Start of SOURCE DATA

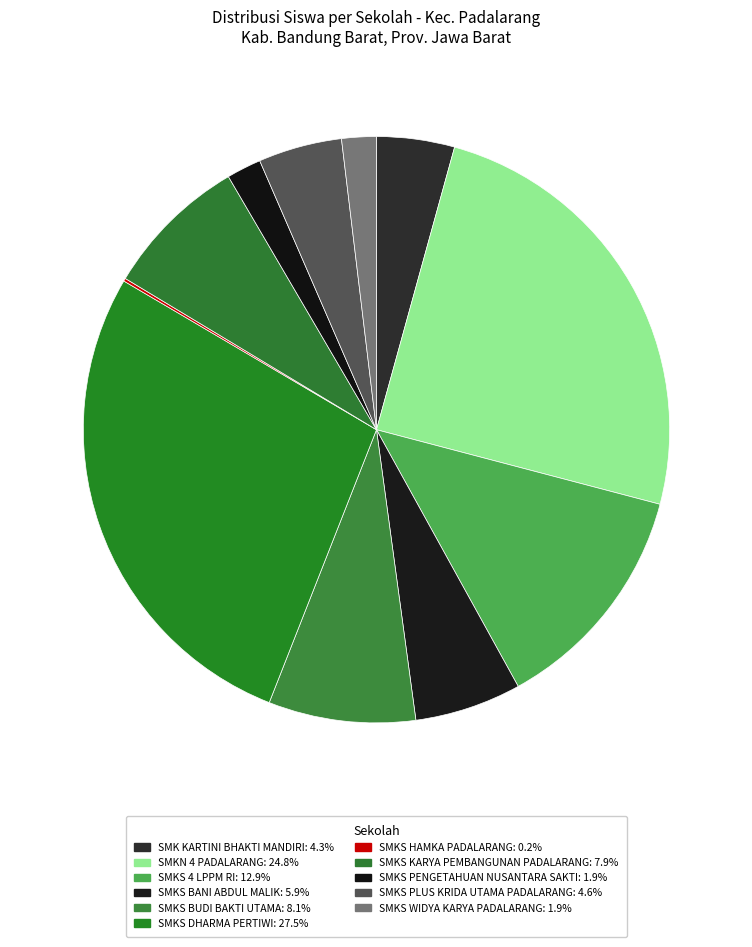

Does SMKS PENGETAHUAN NUSANTARA SAKTI represent more than half of the total?

No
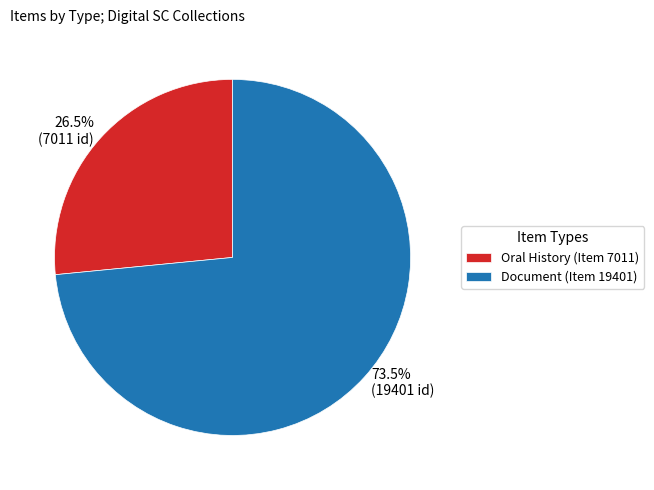

What percentage is NOT represented by Document (Item 19401)?

26.5%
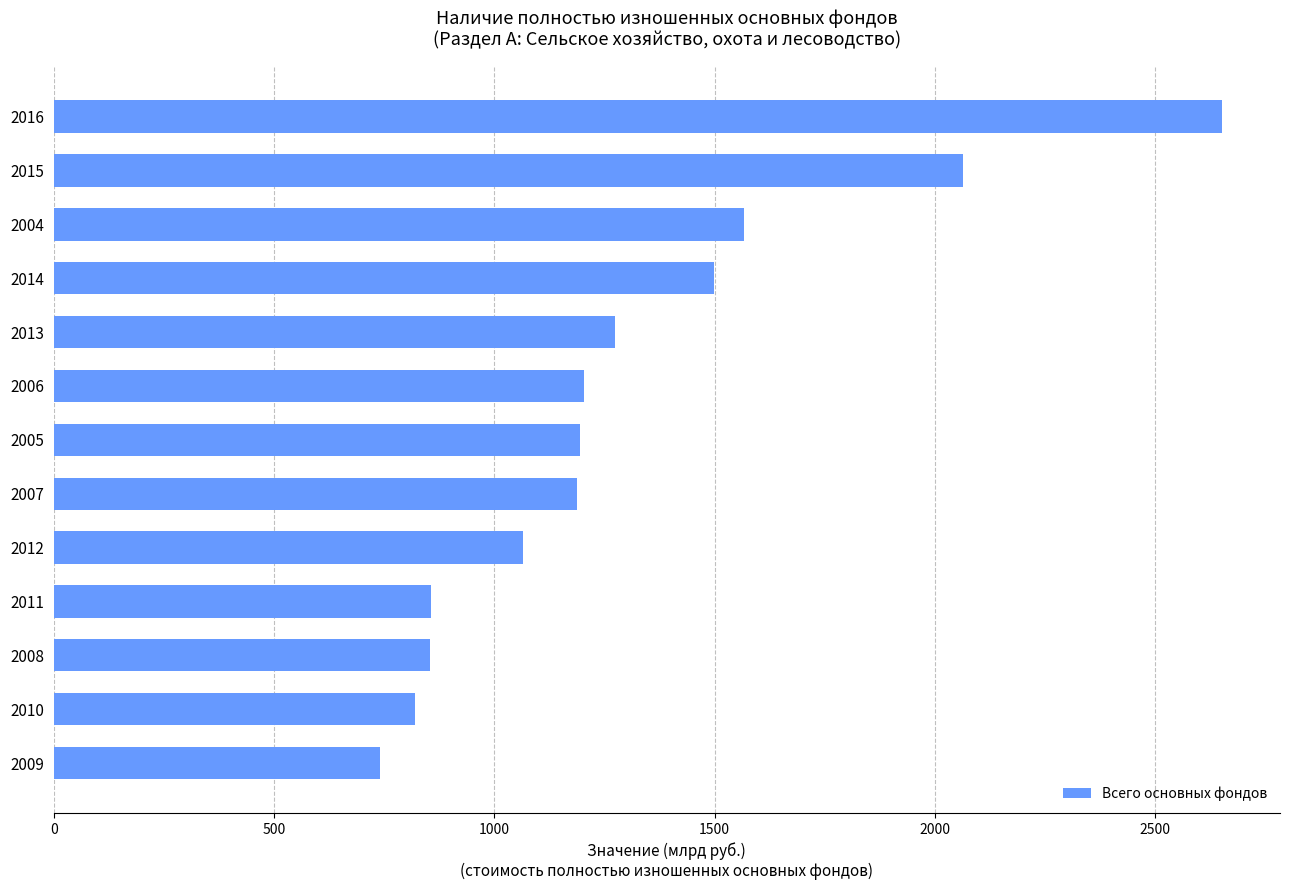

What is the minimum value shown in the chart?

739.6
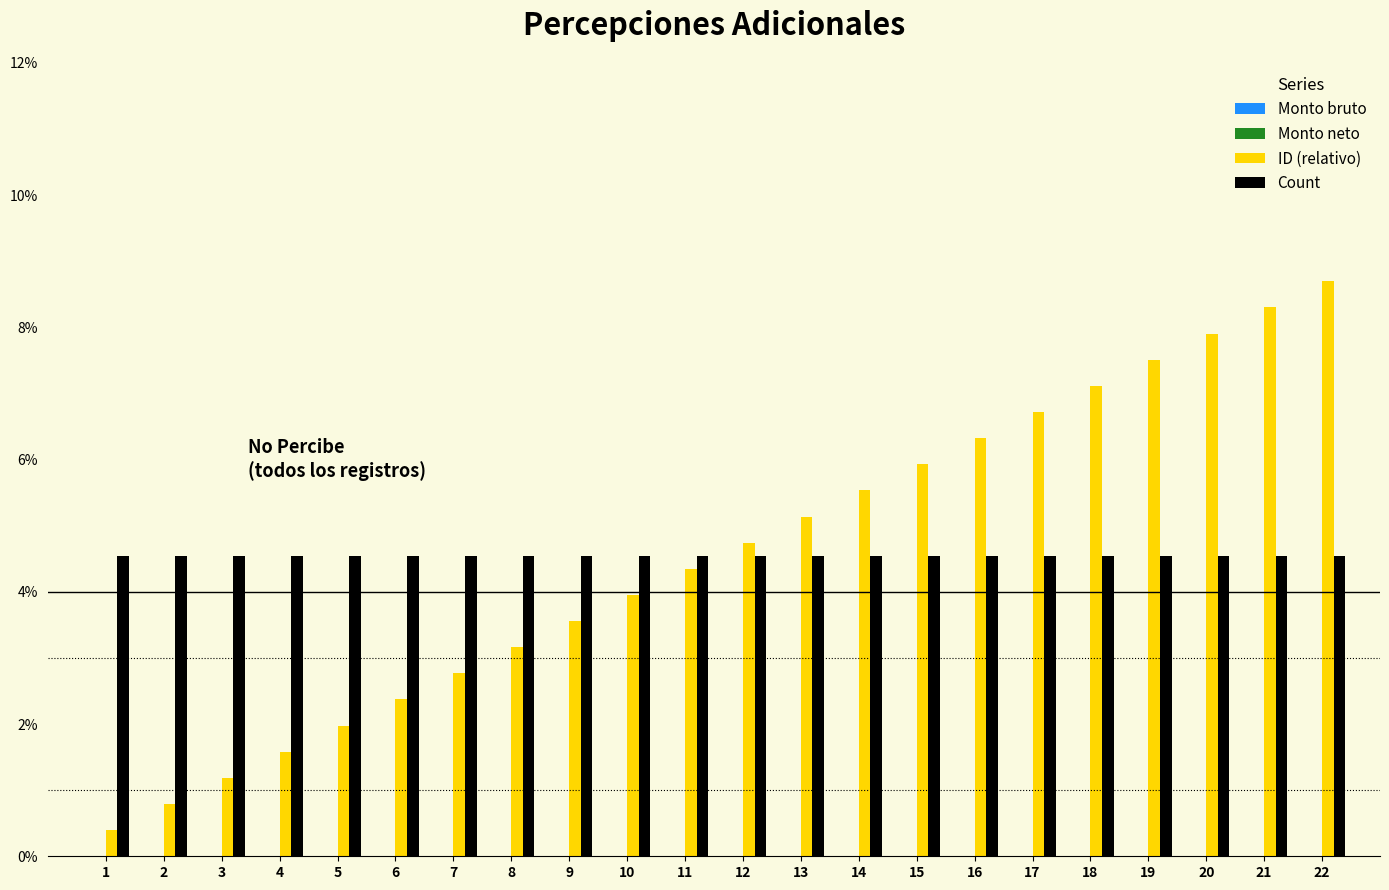

What is the value of the Count bar at the 14th from the left?

4.5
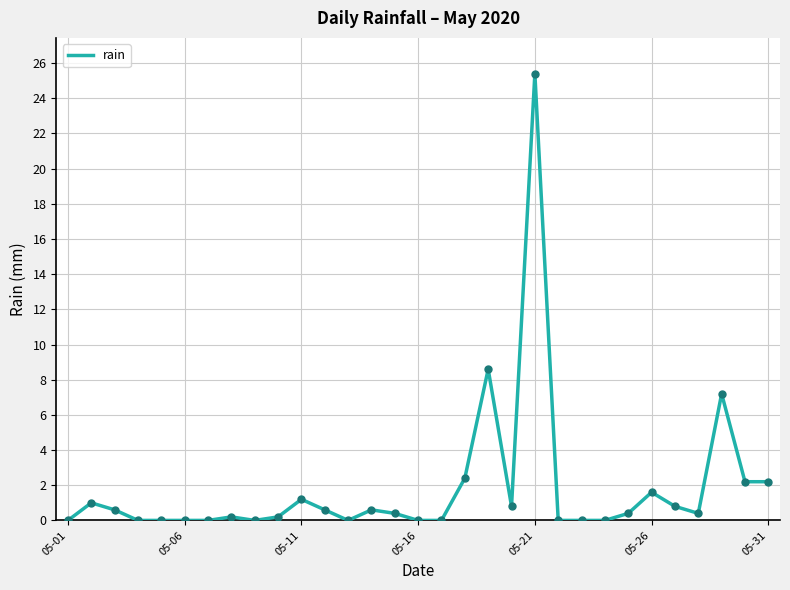

What is the greatest value displayed?

25.4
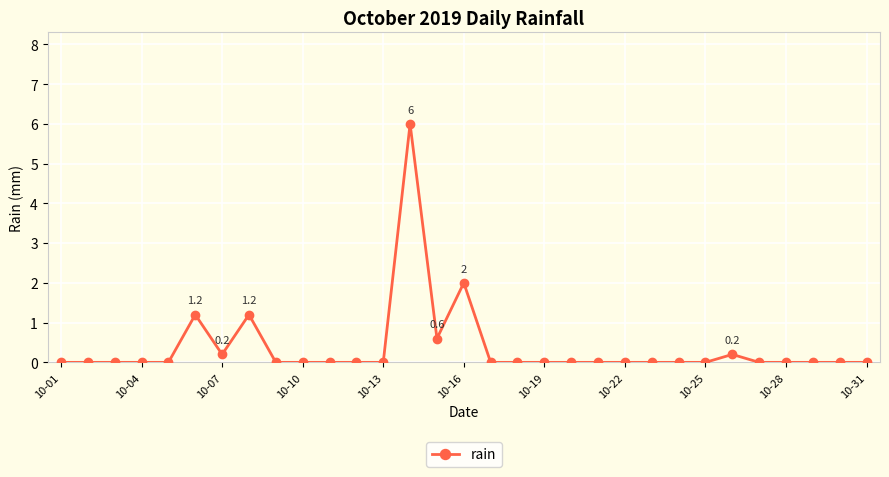

Does the chart display data point markers on the line(s)?

Yes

End of SOURCE DATA

Count the lines of the records above that contain the word "What" and give only that number.

__THE ANSWER__
4